Andhra Pradesh: Hub of the Microfinance Crisis of 2010
These issues came to a head in the Southern Indian state of Andhra Pradesh in 2010, when the global spotlight was angled towards the borrower suicides in Andhra Pradesh, many of which were linked to the constant harassment from loan agents. Media reports and public outrage propelled the state government to pass an ordinance in October 2010 that imposed strict controls on microfinance institutions (MFIs). Practices surrounding collections, interest rates, and the number of loans a borrower could take were closely scrutinized, and stringent restrictions were drafted and enforced accordingly. The ordinance did significantly disrupt operations for MFIs, many of which were publicly listed companies. Loan repayments plummeted, investor confidence eroded, and the sector’s reputation suffered long-term damage.
The Drivers Behind the Crisis
Rapid commercialization of microfinancing was one of the key drivers of the 2010 crisis. Although the sector was introduced and built to be a tool for alleviating poverty and empowering excluded groups in society, especially women, by 2010, it had completely lost its plot because of domination by profit-driven private institutions. These MFIs disregarded client protection and responsible lending to prioritize scaling businesses and widening profit margins. Unchecked growth in this industry was largely due to the lack of strong regulations over how loans were being issued or collected.

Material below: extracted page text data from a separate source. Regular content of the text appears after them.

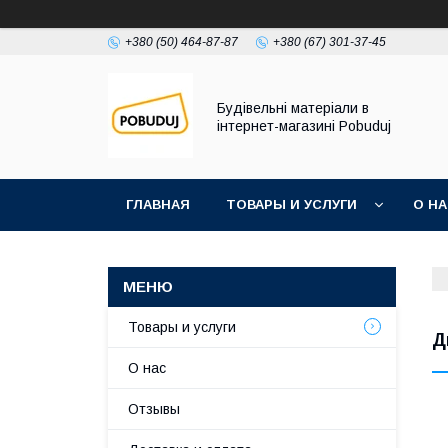
+380 (50) 464-87-87
+380 (67) 301-37-45
Будівельні матеріали в
інтернет-магазині Pobuduj
ГЛАВНАЯ
ТОВАРЫ И УСЛУГИ
О Н
Товары и услуги
Д
О нас
Отзывы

In the aftermath of the crisis, the Reserve Bank of India (RBI) and the central government took steps to fortify regulations and increase transparency. The Malegam Committee, set up by the RBI, issued recommendations in early 2011, including the creation of a credit bureau for microfinance clients, caps on interest rates, and better customer grievance mechanisms. These reforms helped stabilize the sector and reorient it toward more responsible practices.
The 2010 microfinance crisis underscored the dangers of unregulated financial inclusion and the need to balance social objectives with financial sustainability. It remains a cautionary tale about the risks of prioritizing growth and profit at the expense of the borrower’s welfare.

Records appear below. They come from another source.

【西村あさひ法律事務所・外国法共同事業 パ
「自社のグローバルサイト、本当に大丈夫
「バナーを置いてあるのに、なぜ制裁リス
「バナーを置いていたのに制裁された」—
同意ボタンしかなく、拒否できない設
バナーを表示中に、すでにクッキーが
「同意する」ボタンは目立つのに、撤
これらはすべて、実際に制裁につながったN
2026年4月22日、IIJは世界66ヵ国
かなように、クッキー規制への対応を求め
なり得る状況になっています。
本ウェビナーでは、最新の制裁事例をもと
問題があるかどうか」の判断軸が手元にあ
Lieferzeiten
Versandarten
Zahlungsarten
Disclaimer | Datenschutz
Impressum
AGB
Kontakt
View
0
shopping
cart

Lessons from the 2010 Microfinance Crisis
Every crisis in the world of Finance reveals key takeaways for us to glean, and the Microfinance Crisis of 2010 that rocked Andhra Pradesh is no exception. Here are some of the lessons in business management that I have mined from my experiences with this difficult chapter in microfinancing history:
Under Management of Assets: All organizations undergo a downward spiral when their assets are not properly managed, as this is the fastest means of incurring heavy losses and lowering sustainability parameters.
Multiple Income Streams: Organisations that had diligently built up multiple income streams over time, ahead of the crisis, weathered the storm, and survived.
Strong Ecosystem: One of the other main factors that contributed to the survival of a few organisations was the presence of a strong ecosystem that supported them, unlike the companies that lacked a firm system to hold them up.
Proactive Action: In times of crisis such as this one, organizations that were able to foresee potential pitfalls in an unpredictable environment and take proactive, critical steps to cut down on expenses and fortify operations survived.
Ultimately, the bottom line is never the bottom line: as a business owner, everything I do rests on the state of my ethics and my service to the customer. The 2010 Crisis will forever remind me that I cannot afford to lose sight of that primary objective.